- **Exercise**
Copy out all the material with "legend" swapped for "key" and nothing else changed, leaving the pictures out.

- **Dataset content**
*****

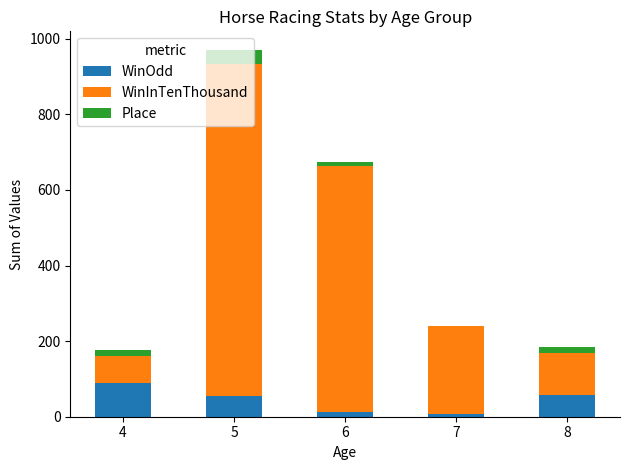

What is the sum of all WinOdd values?

220.2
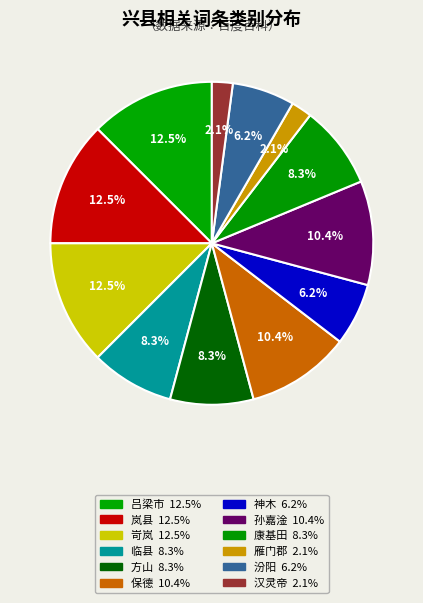

What percentage is NOT represented by 岢岚?

87.5%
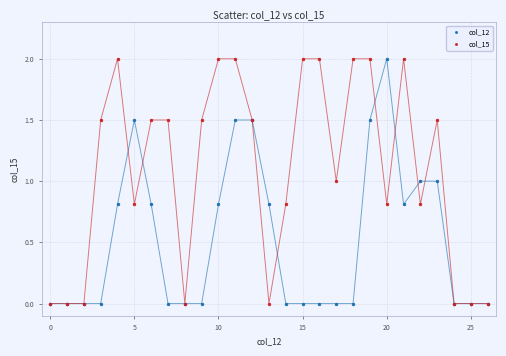

What are all the series names shown in the legend?

col_12, col_15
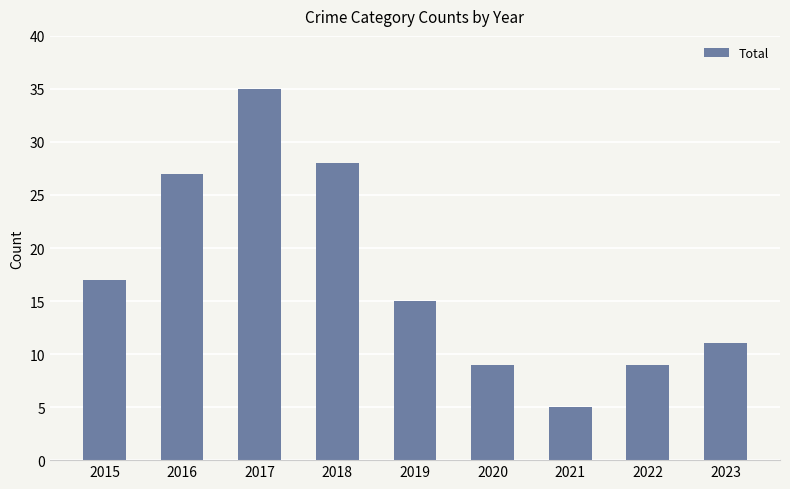

What is the value of the 7th bar from the left?

5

*****

- **Task solution**
What is the sum of all WinOdd values?

220.2

What percentage is NOT represented by 岢岚?

87.5%

What are all the series names shown in the key?

col_12, col_15

What is the value of the 7th bar from the left?

5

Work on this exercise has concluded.